### [QUOTED PASSAGE]
⟨
Here’s some relevant code, the one I’m more interested is the first case. I was thinking it’s possible to use std::accumulate with a lambda to capture the indices vector, but then I got wondering, if there’s already a neater way, perhaps with some other operator. Not a “real problem” as looping is quite clear for my tastes too, but in hunt for the super-neat or more efficient on-liner…

template<typename out_type>
out_type sum(std::vector<float> const& matrix, std::vector<int> const& indices)
{
    out_type cost = 0;
    for(decltype(indices.size()) i = 0; i < indices.size() - 1; ++i) 
    {
        const int index = indices.size() * indices[i] + indices[i + 1];
        cost += matrix[index];
    }

    const int index = indices.size() * indices[indices.size() - 1] + indices[0];
    cost += matrix[index];

    return cost;
}

template<typename out_type>
out_type sum(std::vector<std::vector<float>> const& matrix, std::vector<int> const& indices)
{
    out_type cost = 0;
    for(decltype(indices.size()) i = 0; i < indices.size() - 1; i++) 
    {
        cost += matrix[indices[i]][indices[i + 1]];
    }
    cost += matrix[indices[indices.size() - 1]][indices[0]];

    return cost;
}

Oh, and PPL/TBB are fair game too.

Edit

As an afterthought and as commented to John, would there be a place to employ std::common_type in the calculation as the input and output types may differ? This is a bit of hand-waving and more like learning techniques and libraries. A form of code kata, if you will.
⟩
### [INFORMATION PROVIDED]
⟨
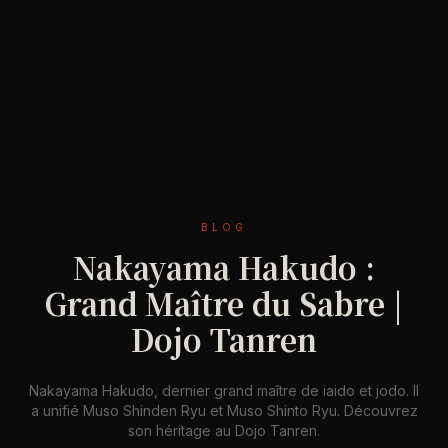
BLOG
Nakayama Hakudo :
Grand Maître du Sabre |
Dojo Tanren
Nakayama Hakudo, dernier grand maître de iaido et jodo. Il
a unifié Muso Shinden Ryu et Muso Shinto Ryu. Découvrez
son héritage au Dojo Tanren.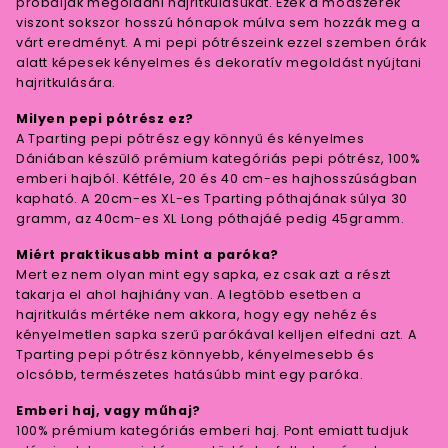
próbálják megoldani hajritkulásukat. Ezek a módszerek
viszont sokszor hosszú hónapok múlva sem hozzák meg a
várt eredményt. A mi pepi pótrészeink ezzel szemben órák
alatt képesek kényelmes és dekoratív megoldást nyújtani
hajritkulására.
Milyen pepi pótrész ez?
A Tparting pepi pótrész egy könnyű és kényelmes
Dániában készülő prémium kategóriás pepi pótrész, 100%
emberi hajból. Kétféle, 20 és 40 cm-es hajhosszúságban
kapható. A 20cm-es XL-es Tparting póthajának súlya 30
gramm, az 40cm-es XL Long póthajáé pedig 45gramm.
Miért praktikusabb mint a paróka?
Mert ez nem olyan mint egy sapka, ez csak azt a részt
takarja el ahol hajhiány van. A legtöbb esetben a
hajritkulás mértéke nem akkora, hogy egy nehéz és
kényelmetlen sapka szerű parókával kelljen elfedni azt. A
Tparting pepi pótrész könnyebb, kényelmesebb és
olcsóbb, természetes hatásúbb mint egy paróka.
Emberi haj, vagy műhaj?
100% prémium kategóriás emberi haj. Pont emiatt tudjuk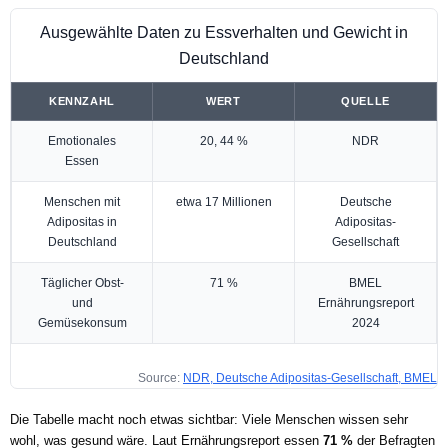
Ausgewählte Daten zu Essverhalten und Gewicht in
Deutschland
KENNZAHL
WERT
QUELLE
Emotionales
20, 44 %
NDR
Essen
Menschen mit
etwa 17 Millionen
Deutsche
Adipositas in
Adipositas-
Deutschland
Gesellschaft
Täglicher Obst-
71 %
BMEL
und
Ernährungsreport
Gemüsekonsum
2024
Source:
NDR, Deutsche Adipositas-Gesellschaft, BMEL
Die Tabelle macht noch etwas sichtbar: Viele Menschen wissen sehr
wohl, was gesund wäre. Laut Ernährungsreport essen
71 %
der Befragten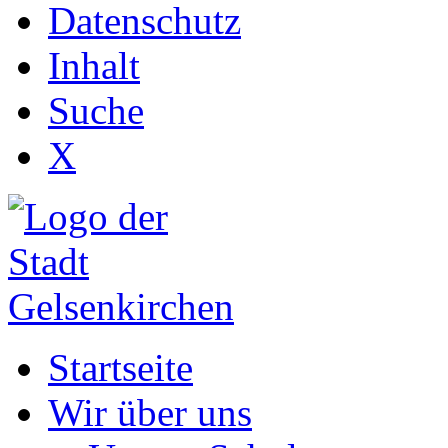
Datenschutz
Inhalt
Suche
X
Startseite
Wir über uns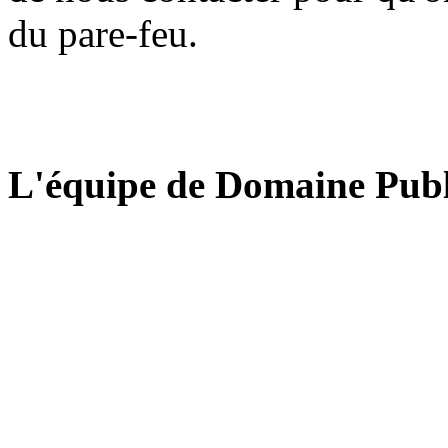
du pare-feu.
L'équipe de Domaine Publ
⟩
### [TASK TO COMPLETE]
Retype the C++ summation post in full, keeping every character unchanged. The entries come from a different source than the text.

### [ANSWER SECTION]
Here’s some relevant code, the one I’m more interested is the first case. I was thinking it’s possible to use std::accumulate with a lambda to capture the indices vector, but then I got wondering, if there’s already a neater way, perhaps with some other operator. Not a “real problem” as looping is quite clear for my tastes too, but in hunt for the super-neat or more efficient on-liner…

template<typename out_type>
out_type sum(std::vector<float> const& matrix, std::vector<int> const& indices)
{
    out_type cost = 0;
    for(decltype(indices.size()) i = 0; i < indices.size() - 1; ++i) 
    {
        const int index = indices.size() * indices[i] + indices[i + 1];
        cost += matrix[index];
    }

    const int index = indices.size() * indices[indices.size() - 1] + indices[0];
    cost += matrix[index];

    return cost;
}

template<typename out_type>
out_type sum(std::vector<std::vector<float>> const& matrix, std::vector<int> const& indices)
{
    out_type cost = 0;
    for(decltype(indices.size()) i = 0; i < indices.size() - 1; i++) 
    {
        cost += matrix[indices[i]][indices[i + 1]];
    }
    cost += matrix[indices[indices.size() - 1]][indices[0]];

    return cost;
}

Oh, and PPL/TBB are fair game too.

Edit

As an afterthought and as commented to John, would there be a place to employ std::common_type in the calculation as the input and output types may differ? This is a bit of hand-waving and more like learning techniques and libraries. A form of code kata, if you will.